== The records ==

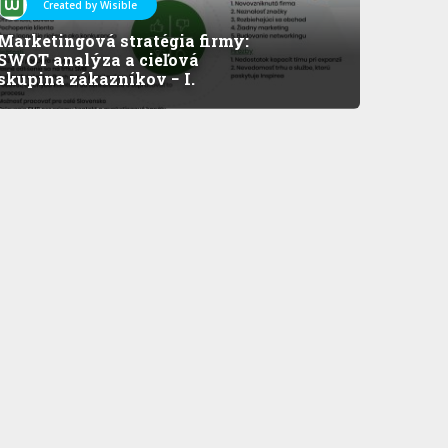
Created by Wisible
Marketingová stratégia firmy:
SWOT analýza a cieľová
skupina zákazníkov − I.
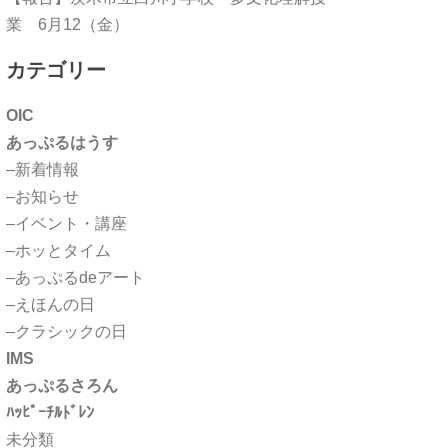
業 6月12（金）
カテゴリー
OIC
あっぷるはうす
–新着情報
–お知らせ
–イベント・講座
–ホッとタイム
–あっぷるdeアート
–えほんの日
–クラシックの日
IMS
あっぷるさろん
ﾊｯﾋﾟｰﾁﾙﾄﾞﾚﾝ
未分類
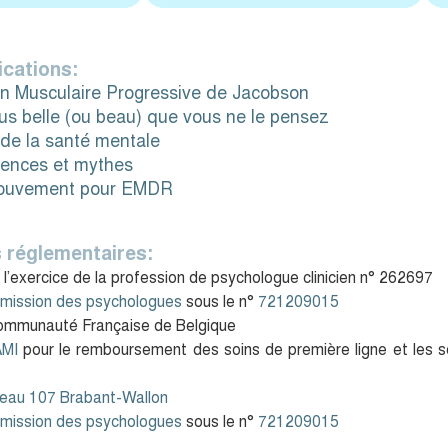
ications:
on Musculaire Progressive de Jacobson
us belle (ou beau) que vous ne le pensez
s de la santé mentale
iences et mythes
mouvement pour EMDR
 réglementaires:
 l’exercice de la profession de psychologue clinicien n° 262697
mission des psychologues
sous le n°
721209015
Communauté Française de Belgique
AMI
pour le remboursement des soins de première ligne et les s
seau 107 Brabant-Wallon
mission des psychologues
sous le n°
721209015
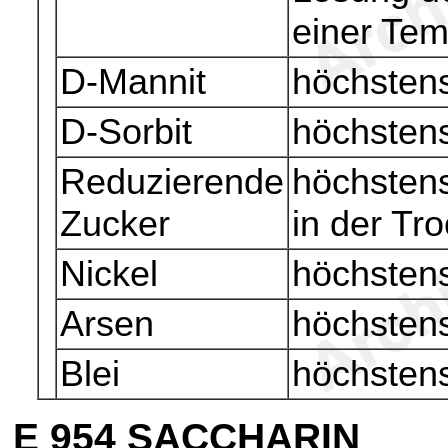
einer Tem
D-Mannit
höchsten
D-Sorbit
höchsten
Reduzierende
höchstens
Zucker
in der T
Nickel
höchsten
Arsen
höchsten
Blei
höchsten
E 954
SACCHARIN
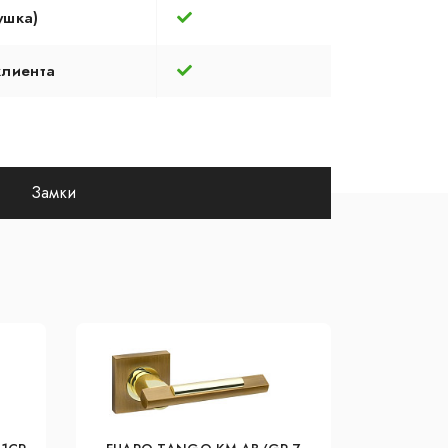
ушка)
клиента
Замки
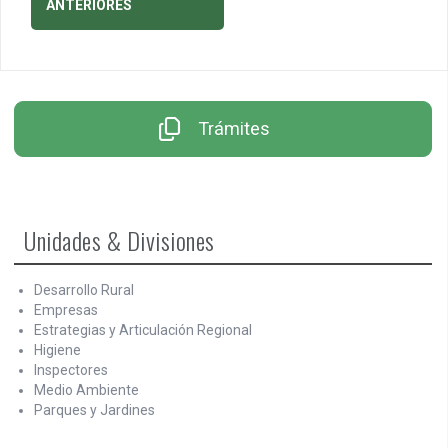
a
ANTERIORES
las
entradas
Trámites
Unidades & Divisiones
Desarrollo Rural
Empresas
Estrategias y Articulación Regional
Higiene
Inspectores
Medio Ambiente
Parques y Jardines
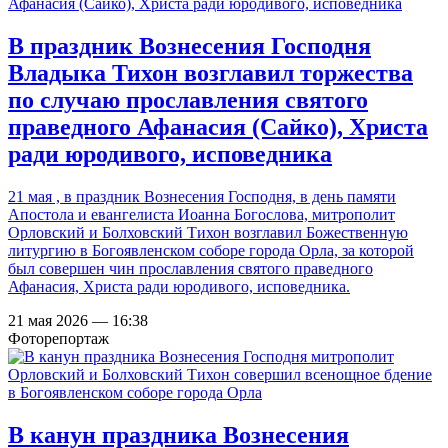
В праздник Вознесения Господня
Владыка Тихон возглавил торжества
по случаю прославления святого
праведного Афанасия (Сайко), Христа
ради юродивого, исповедника
21 мая , в праздник Вознесения Господня, в день памяти
Апостола и евангелиста Иоанна Богослова, митрополит
Орловский и Болховский Тихон возглавил Божественную
литургию в Богоявленском соборе города Орла, за которой
был совершен чин прославления святого праведного
Афанасия, Христа ради юродивого, исповедника.
21 мая 2026 — 16:38
Фоторепортаж
В канун праздника Вознесения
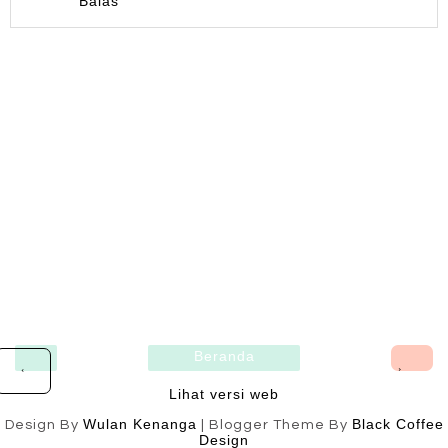
Balas
Beranda
›
‹
Lihat versi web
Wulan Kenanga
Black Coffee
Design By
| Blogger Theme By
Design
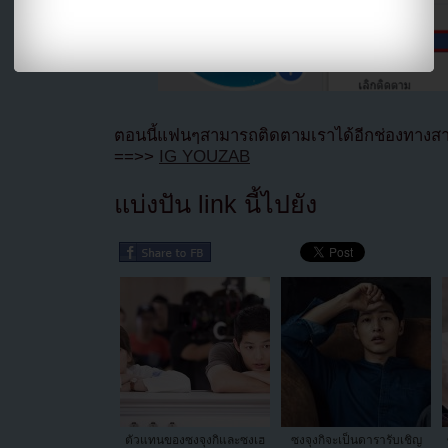
ตอนนี้แฟนๆสามารถติดตามเราได้อีกช่องทางสา
==>>
IG YOUZAB
แบ่งปัน link นี้ไปยัง
ตัวแทนของซงจุงกิและซงเฮ
ซงจุงกิจะเป็นดารารับเชิญ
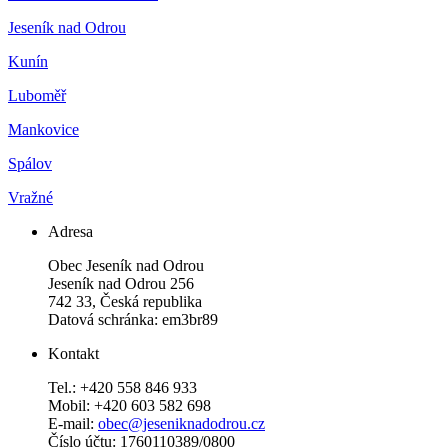
Jeseník nad Odrou
Kunín
Luboměř
Mankovice
Spálov
Vražné
Adresa
Obec Jeseník nad Odrou
Jeseník nad Odrou 256
742 33, Česká republika
Datová schránka: em3br89
Kontakt
Tel.: +420 558 846 933
Mobil: +420 603 582 698
E-mail:
obec@jeseniknadodrou.cz
Číslo účtu: 1760110389/0800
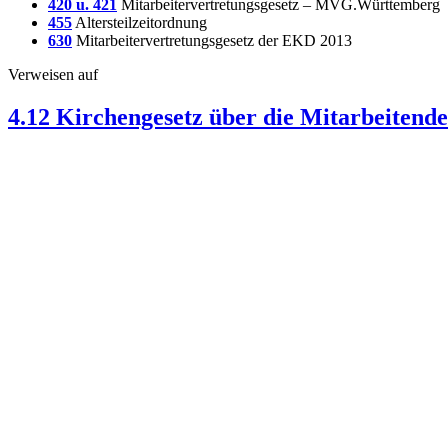
420 u. 421
Mitarbeitervertretungsgesetz – MVG.Württemberg
455
Altersteilzeitordnung
630
Mitarbeitervertretungsgesetz der EKD 2013
Verweisen auf
4.12 Kirchengesetz über die Mitarbeitend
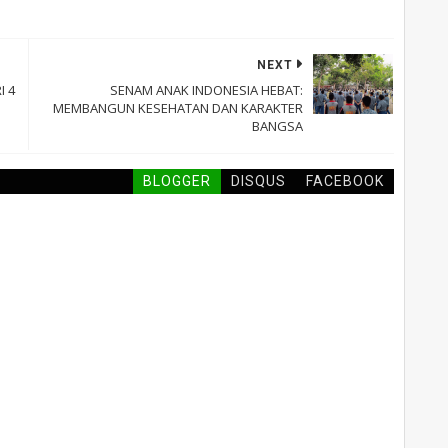
NEXT
I 4
SENAM ANAK INDONESIA HEBAT:
MEMBANGUN KESEHATAN DAN KARAKTER
BANGSA
BLOGGER
DISQUS
FACEBOOK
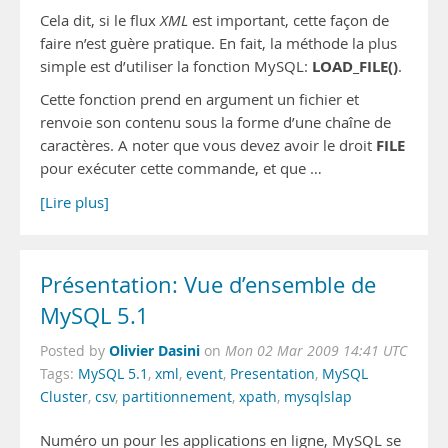
Cela dit, si le flux
XML
est important, cette façon de
faire n’est guère pratique. En fait, la méthode la plus
LOAD_FILE()
simple est d’utiliser la fonction MySQL:
.
Cette fonction prend en argument un fichier et
renvoie son contenu sous la forme d’une chaîne de
FILE
caractères. A noter que vous devez avoir le droit
pour exécuter cette commande, et que …
[Lire plus]
Présentation: Vue d’ensemble de
MySQL 5.1
Olivier Dasini
Posted by
on
Mon 02 Mar 2009 14:41 UTC
Tags:
MySQL 5.1
,
xml
,
event
,
Presentation
,
MySQL
Cluster
,
csv
,
partitionnement
,
xpath
,
mysqlslap
Numéro un pour les applications en ligne, MySQL se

== Problem to solve ==
Report every line of the data above that contains the string "святого", matching case exactly.

== Answer to the problem ==
по случаю прославления святого
был совершен чин прославления святого праведного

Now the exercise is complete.